In the listing below, find the line with "Table 1. Short- and", then repeat exactly every line from the top through that one.

#### TASK INPUTS

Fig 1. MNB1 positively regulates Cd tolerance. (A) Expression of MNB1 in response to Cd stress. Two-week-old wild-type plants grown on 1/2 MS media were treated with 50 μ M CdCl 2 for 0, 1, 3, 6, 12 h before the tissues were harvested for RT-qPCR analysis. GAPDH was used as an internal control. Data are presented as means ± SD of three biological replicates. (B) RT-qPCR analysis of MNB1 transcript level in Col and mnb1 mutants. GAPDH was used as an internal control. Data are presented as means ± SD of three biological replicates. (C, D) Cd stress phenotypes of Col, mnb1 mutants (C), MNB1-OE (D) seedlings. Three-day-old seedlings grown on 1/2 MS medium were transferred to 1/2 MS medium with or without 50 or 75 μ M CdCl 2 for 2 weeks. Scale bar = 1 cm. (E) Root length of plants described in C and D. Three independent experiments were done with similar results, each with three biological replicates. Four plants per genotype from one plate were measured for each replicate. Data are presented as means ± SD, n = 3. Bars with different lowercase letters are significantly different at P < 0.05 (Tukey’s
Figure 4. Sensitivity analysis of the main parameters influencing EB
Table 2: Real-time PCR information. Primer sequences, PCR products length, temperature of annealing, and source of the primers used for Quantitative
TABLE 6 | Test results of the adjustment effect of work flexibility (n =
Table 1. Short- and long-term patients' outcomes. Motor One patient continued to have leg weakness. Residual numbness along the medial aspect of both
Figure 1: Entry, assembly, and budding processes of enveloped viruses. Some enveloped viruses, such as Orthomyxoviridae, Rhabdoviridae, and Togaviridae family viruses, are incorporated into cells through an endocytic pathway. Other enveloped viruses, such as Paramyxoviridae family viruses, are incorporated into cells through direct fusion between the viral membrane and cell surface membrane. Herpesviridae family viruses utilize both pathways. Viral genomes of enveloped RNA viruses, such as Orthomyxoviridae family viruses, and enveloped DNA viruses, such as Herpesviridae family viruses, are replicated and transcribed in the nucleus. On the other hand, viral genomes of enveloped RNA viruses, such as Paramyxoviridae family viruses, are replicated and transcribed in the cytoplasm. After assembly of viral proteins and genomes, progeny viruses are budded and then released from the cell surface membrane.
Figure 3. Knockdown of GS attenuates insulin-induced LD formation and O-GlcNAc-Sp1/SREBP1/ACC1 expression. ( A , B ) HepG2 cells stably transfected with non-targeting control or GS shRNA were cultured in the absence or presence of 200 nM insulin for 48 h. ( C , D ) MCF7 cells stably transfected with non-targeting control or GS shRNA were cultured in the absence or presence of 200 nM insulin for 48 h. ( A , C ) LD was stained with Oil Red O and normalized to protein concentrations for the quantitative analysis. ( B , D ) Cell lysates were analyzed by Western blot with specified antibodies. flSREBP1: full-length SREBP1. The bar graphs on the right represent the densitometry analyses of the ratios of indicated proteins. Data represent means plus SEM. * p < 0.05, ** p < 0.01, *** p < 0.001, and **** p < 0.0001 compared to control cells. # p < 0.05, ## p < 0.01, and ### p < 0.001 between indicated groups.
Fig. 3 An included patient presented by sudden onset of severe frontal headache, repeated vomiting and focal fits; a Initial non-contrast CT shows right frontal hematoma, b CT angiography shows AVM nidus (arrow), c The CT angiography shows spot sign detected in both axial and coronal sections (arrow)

########

# RESPONSE
Fig 1. MNB1 positively regulates Cd tolerance. (A) Expression of MNB1 in response to Cd stress. Two-week-old wild-type plants grown on 1/2 MS media were treated with 50 μ M CdCl 2 for 0, 1, 3, 6, 12 h before the tissues were harvested for RT-qPCR analysis. GAPDH was used as an internal control. Data are presented as means ± SD of three biological replicates. (B) RT-qPCR analysis of MNB1 transcript level in Col and mnb1 mutants. GAPDH was used as an internal control. Data are presented as means ± SD of three biological replicates. (C, D) Cd stress phenotypes of Col, mnb1 mutants (C), MNB1-OE (D) seedlings. Three-day-old seedlings grown on 1/2 MS medium were transferred to 1/2 MS medium with or without 50 or 75 μ M CdCl 2 for 2 weeks. Scale bar = 1 cm. (E) Root length of plants described in C and D. Three independent experiments were done with similar results, each with three biological replicates. Four plants per genotype from one plate were measured for each replicate. Data are presented as means ± SD, n = 3. Bars with different lowercase letters are significantly different at P < 0.05 (Tukey’s
Figure 4. Sensitivity analysis of the main parameters influencing EB
Table 2: Real-time PCR information. Primer sequences, PCR products length, temperature of annealing, and source of the primers used for Quantitative
TABLE 6 | Test results of the adjustment effect of work flexibility (n =
Table 1. Short- and long-term patients' outcomes. Motor One patient continued to have leg weakness. Residual numbness along the medial aspect of both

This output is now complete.